In any event, he held that the defence would have been rejected on the grounds that it had not been raised as a jurisdictional defence in the adjudication and therefore Meeres had lost their right to do so in enforcement proceedings. Their general reservations on jurisdiction were considered “so vague as to be ineffective.”
With regard to the second point, the general rule is that an adjudicator can only consider a dispute under one contract in an adjudication, and therefore if a dispute under more than one contract is referred to an adjudicator, he may lack jurisdiction (i.e. the power) to decide the matters referred to him and his decision may be unenforceable in whole or part.

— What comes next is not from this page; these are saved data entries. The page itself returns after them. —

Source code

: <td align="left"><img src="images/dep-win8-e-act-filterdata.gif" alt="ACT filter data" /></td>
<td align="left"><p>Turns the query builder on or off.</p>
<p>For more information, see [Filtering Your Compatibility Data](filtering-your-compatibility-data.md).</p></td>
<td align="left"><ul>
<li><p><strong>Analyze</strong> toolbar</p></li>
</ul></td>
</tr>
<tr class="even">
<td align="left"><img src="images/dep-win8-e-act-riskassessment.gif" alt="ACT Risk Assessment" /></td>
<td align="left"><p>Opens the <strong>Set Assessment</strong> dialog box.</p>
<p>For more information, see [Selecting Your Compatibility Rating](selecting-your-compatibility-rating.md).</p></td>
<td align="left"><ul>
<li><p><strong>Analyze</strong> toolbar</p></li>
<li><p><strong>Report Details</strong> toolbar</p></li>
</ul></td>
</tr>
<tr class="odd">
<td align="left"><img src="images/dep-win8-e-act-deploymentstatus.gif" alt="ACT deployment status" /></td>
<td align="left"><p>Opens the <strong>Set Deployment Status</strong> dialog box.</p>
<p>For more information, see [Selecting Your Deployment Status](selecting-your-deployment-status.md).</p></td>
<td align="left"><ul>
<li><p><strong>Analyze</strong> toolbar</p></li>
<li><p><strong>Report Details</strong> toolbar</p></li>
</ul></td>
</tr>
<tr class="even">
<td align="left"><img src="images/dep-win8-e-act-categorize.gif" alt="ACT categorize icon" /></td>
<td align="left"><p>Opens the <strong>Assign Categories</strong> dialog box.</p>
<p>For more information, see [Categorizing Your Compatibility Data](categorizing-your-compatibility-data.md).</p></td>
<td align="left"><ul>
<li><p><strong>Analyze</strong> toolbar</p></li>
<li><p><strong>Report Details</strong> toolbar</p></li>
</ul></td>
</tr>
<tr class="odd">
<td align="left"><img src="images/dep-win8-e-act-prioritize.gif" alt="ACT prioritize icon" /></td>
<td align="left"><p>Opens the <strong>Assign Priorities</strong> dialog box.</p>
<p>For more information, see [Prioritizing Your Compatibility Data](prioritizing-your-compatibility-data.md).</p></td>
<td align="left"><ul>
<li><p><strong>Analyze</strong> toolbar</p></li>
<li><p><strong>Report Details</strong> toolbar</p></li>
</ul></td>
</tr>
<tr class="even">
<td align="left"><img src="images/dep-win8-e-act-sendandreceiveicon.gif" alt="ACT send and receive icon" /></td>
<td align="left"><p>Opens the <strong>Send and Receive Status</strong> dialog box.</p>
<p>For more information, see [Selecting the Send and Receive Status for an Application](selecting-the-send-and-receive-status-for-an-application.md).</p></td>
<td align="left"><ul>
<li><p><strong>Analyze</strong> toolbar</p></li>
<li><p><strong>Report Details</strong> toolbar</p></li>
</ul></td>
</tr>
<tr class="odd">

However, Adam Constable QC also rejected Meeres’ argument that the adjudicator’s decision related to two contracts as this was unsuccessful as a substantive defence in the adjudication, and furthermore, Meeres had not reserved its right to raise a jurisdiction argument.
Nevertheless, had Meeres’ argument been successful, he held that it would have been appropriate for the court to simply deduct the amount allegedly relating to the other contract (which was only £2,463.75) from the final account, as “it would be an affront to common sense” if such a small amount would undermine the enforceability of the adjudicator’s decision for hundreds of thousands of pounds.
This case raises interesting issues relating to how to effectively reserve your position on a jurisdictional issue and whether inadequate substantiation of an application for payment prevents a dispute from crystallising. We are delighted that the court found in favour of LJH on all points in this dispute.